The other day, I was hurrying down the street, worried to fulfill my errands as soon as possible when I came across the most unexpected passerby which forced me to an abrupt halt. Down over the concrete floor, I found a huge snail. I knelt beside to have a better look and take a photograph of the impressive specimen. I wondered from where the snail was coming and what its destination was. Apparently, it had creep out from a tiny patch of grass at the side of the sidewalk and was sliding towards the lush garden of the house in front of me. A great new home indeed, the garden looked like a jungle compared to the tiny patch of grass.
The only problem for me was the snail was sliding too slow—for the surprise of nobody, that is the main characteristic of a snail—, but I must confess that like a devoted father, I grew worried about the snail wellbeing, considering the next passerby might not be as careful as me.
But during the moment I was pondering about yanking it away from the pavement and doing at favor by depositing it in the desired destination, a group of people walked by and I had to step aside. The group passed by unaware of the snail on the floor, and contrary to my expectation, the snail didn’t flinch back inside his shell. The snail continued his journey slowly but diligently towards his destination.
This situation made reflect on the fact that I was the one in the hurry, not the snail. The snail perfectly knew about the time that would take him to arrive to the destination and the dangers involved. The snail was not worried about the future. I was.
And that fact made me realize, that we refuse to endure the time required to make it at the end of the grocery line, the traffic jam, to complete our work shift, and we want to speed the time needed to receive the job promotion or for our new enterprise to pay the bills. Most of the times we want to rush through life, but as we approach our ultimate destination, and our mortality lurks at the horizon, suddenly we want to stop the clock. And even worse, we beg the skies for rewind time.
We are so eager to experience life that when we are doing the things we are more worried about complete them as fast as possible rather than enjoying the journey.
I remember the wise words of my teacher of second grade, “Don’t rush through life,” he used to say, “enjoy all the stages of life at the fullest,” and he was right… we rush through life so desperately that when we are children, we wish to become adults, to make money and be the owners of our decisions just to latter during adulthood, to wish we could be children again. Sadly, because most of us recognize that true happiness is surrounded by a halo of innocence and daydreaming that only infant minds can use to apply as colorful filter to life.
Today more than ever, in the era of the instant gratification granted by the internet, when we are used to receive recognition, good wishes and success in a matter of seconds to feed the insatiable monster that our self-esteem has become, we need to rewire our brains to teach ourselves to deal with the frustration of the long journeys. We need to learn to find pleasure in the sacrifice needed to make it to the goal, because the road to all good things might be long, and we want to spend that portion of our lives happy. Just like we did as children envisioning our adult lives.

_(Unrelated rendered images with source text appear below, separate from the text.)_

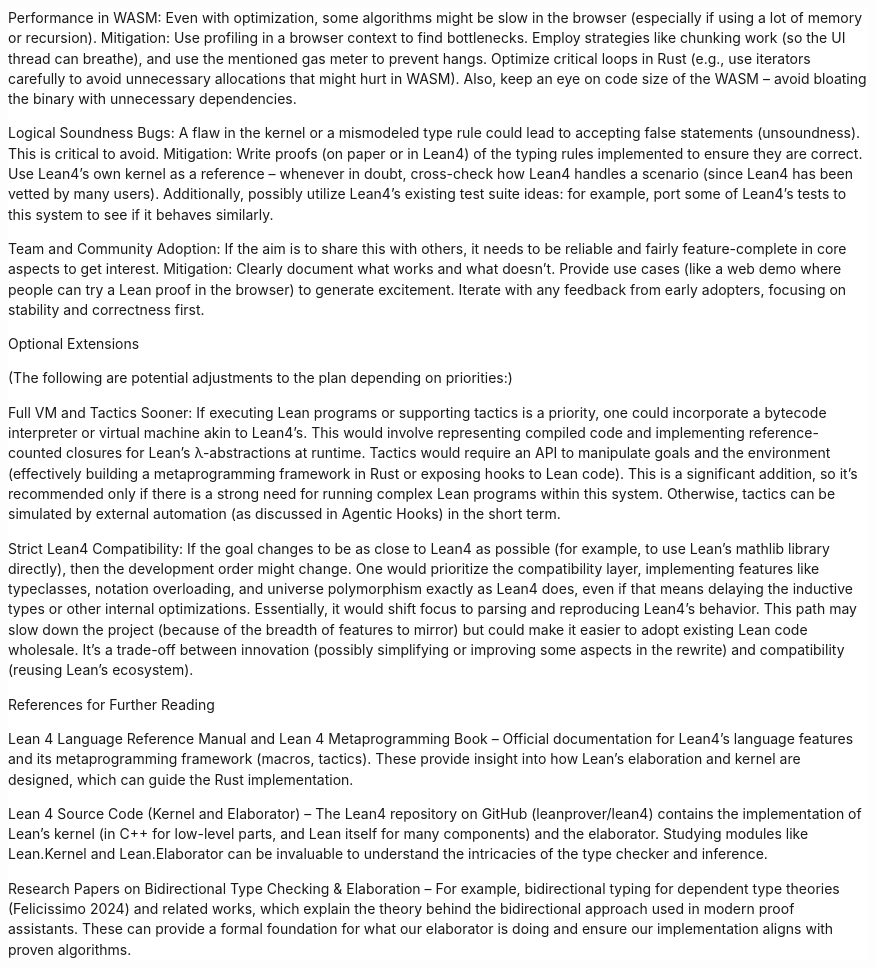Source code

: Performance in WASM: Even with optimization, some algorithms might be slow in the browser (especially if using a lot of memory or recursion). Mitigation: Use profiling in a browser context to find bottlenecks. Employ strategies like chunking work (so the UI thread can breathe), and use the mentioned gas meter to prevent hangs. Optimize critical loops in Rust (e.g., use iterators carefully to avoid unnecessary allocations that might hurt in WASM). Also, keep an eye on code size of the WASM – avoid bloating the binary with unnecessary dependencies.

Logical Soundness Bugs: A flaw in the kernel or a mismodeled type rule could lead to accepting false statements (unsoundness). This is critical to avoid. Mitigation: Write proofs (on paper or in Lean4) of the typing rules implemented to ensure they are correct. Use Lean4’s own kernel as a reference – whenever in doubt, cross-check how Lean4 handles a scenario (since Lean4 has been vetted by many users). Additionally, possibly utilize Lean4’s existing test suite ideas: for example, port some of Lean4’s tests to this system to see if it behaves similarly.

Team and Community Adoption: If the aim is to share this with others, it needs to be reliable and fairly feature-complete in core aspects to get interest. Mitigation: Clearly document what works and what doesn’t. Provide use cases (like a web demo where people can try a Lean proof in the browser) to generate excitement. Iterate with any feedback from early adopters, focusing on stability and correctness first.

Optional Extensions

(The following are potential adjustments to the plan depending on priorities:)

Full VM and Tactics Sooner: If executing Lean programs or supporting tactics is a priority, one could incorporate a bytecode interpreter or virtual machine akin to Lean4’s. This would involve representing compiled code and implementing reference-counted closures for Lean’s λ-abstractions at runtime. Tactics would require an API to manipulate goals and the environment (effectively building a metaprogramming framework in Rust or exposing hooks to Lean code). This is a significant addition, so it’s recommended only if there is a strong need for running complex Lean programs within this system. Otherwise, tactics can be simulated by external automation (as discussed in Agentic Hooks) in the short term.

Strict Lean4 Compatibility: If the goal changes to be as close to Lean4 as possible (for example, to use Lean’s mathlib library directly), then the development order might change. One would prioritize the compatibility layer, implementing features like typeclasses, notation overloading, and universe polymorphism exactly as Lean4 does, even if that means delaying the inductive types or other internal optimizations. Essentially, it would shift focus to parsing and reproducing Lean4’s behavior. This path may slow down the project (because of the breadth of features to mirror) but could make it easier to adopt existing Lean code wholesale. It’s a trade-off between innovation (possibly simplifying or improving some aspects in the rewrite) and compatibility (reusing Lean’s ecosystem).

References for Further Reading

Lean 4 Language Reference Manual and Lean 4 Metaprogramming Book – Official documentation for Lean4’s language features and its metaprogramming framework (macros, tactics). These provide insight into how Lean’s elaboration and kernel are designed, which can guide the Rust implementation.

Lean 4 Source Code (Kernel and Elaborator) – The Lean4 repository on GitHub (leanprover/lean4) contains the implementation of Lean’s kernel (in C++ for low-level parts, and Lean itself for many components) and the elaborator. Studying modules like Lean.Kernel and Lean.Elaborator can be invaluable to understand the intricacies of the type checker and inference.

Research Papers on Bidirectional Type Checking & Elaboration – For example, bidirectional typing for dependent type theories (Felicissimo 2024) and related works, which explain the theory behind the bidirectional approach used in modern proof assistants. These can provide a formal foundation for what our elaborator is doing and ensure our implementation aligns with proven algorithms.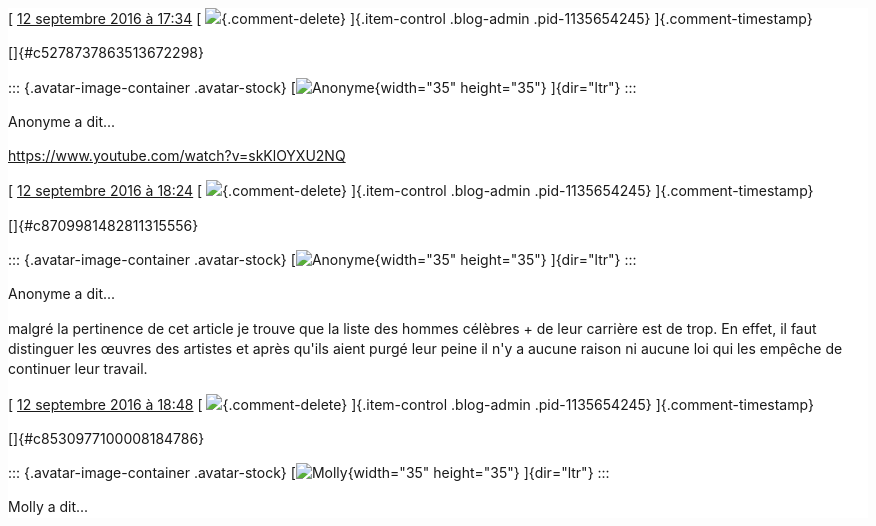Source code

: [ [12 septembre 2016 à
17:34](http://www.mirionmalle.com/2016/09/limpunite-des-hommes-celebres.html?showComment=1473694462419#c2772517904105545694 "comment permalink")
[
[![](https://resources.blogblog.com/img/icon_delete13.gif)](https://www.blogger.com/delete-comment.g?blogID=7722192476757580934&postID=2772517904105545694 "Supprimer le commentaire"){.comment-delete}
]{.item-control .blog-admin .pid-1135654245} ]{.comment-timestamp}

[]{#c5278737863513672298}

::: {.avatar-image-container .avatar-stock}
[![](//resources.blogblog.com/img/blank.gif "Anonyme"){width="35"
height="35"} ]{dir="ltr"}
:::

Anonyme a dit...

https://www.youtube.com/watch?v=skKlOYXU2NQ

[ [12 septembre 2016 à
18:24](http://www.mirionmalle.com/2016/09/limpunite-des-hommes-celebres.html?showComment=1473697498551#c5278737863513672298 "comment permalink")
[
[![](https://resources.blogblog.com/img/icon_delete13.gif)](https://www.blogger.com/delete-comment.g?blogID=7722192476757580934&postID=5278737863513672298 "Supprimer le commentaire"){.comment-delete}
]{.item-control .blog-admin .pid-1135654245} ]{.comment-timestamp}

[]{#c8709981482811315556}

::: {.avatar-image-container .avatar-stock}
[![](//resources.blogblog.com/img/blank.gif "Anonyme"){width="35"
height="35"} ]{dir="ltr"}
:::

Anonyme a dit...

malgré la pertinence de cet article je trouve que la liste des hommes
célèbres + de leur carrière est de trop. En effet, il faut distinguer
les œuvres des artistes et après qu\'ils aient purgé leur peine il n\'y
a aucune raison ni aucune loi qui les empêche de continuer leur travail.

[ [12 septembre 2016 à
18:48](http://www.mirionmalle.com/2016/09/limpunite-des-hommes-celebres.html?showComment=1473698909642#c8709981482811315556 "comment permalink")
[
[![](https://resources.blogblog.com/img/icon_delete13.gif)](https://www.blogger.com/delete-comment.g?blogID=7722192476757580934&postID=8709981482811315556 "Supprimer le commentaire"){.comment-delete}
]{.item-control .blog-admin .pid-1135654245} ]{.comment-timestamp}

[]{#c8530977100008184786}

::: {.avatar-image-container .avatar-stock}
[![](//resources.blogblog.com/img/blank.gif "Molly"){width="35"
height="35"} ]{dir="ltr"}
:::

Molly a dit...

Two hours after I’ve completed all my pending items, I returned to my car the same way I came, and for my surprise, the snail had completed his journey to the garden. I smiled, mentally thanking the snail for the valuable lesson: next time you are in a hurry, calm yourself down and get rid of the anxiety by breathing deeply and realizing that as long you walk in the right direction, you will make it to your goal eventually, and if you enjoy the journey, even if the prize at the end could disappoint, you would have spent most of your time being happy.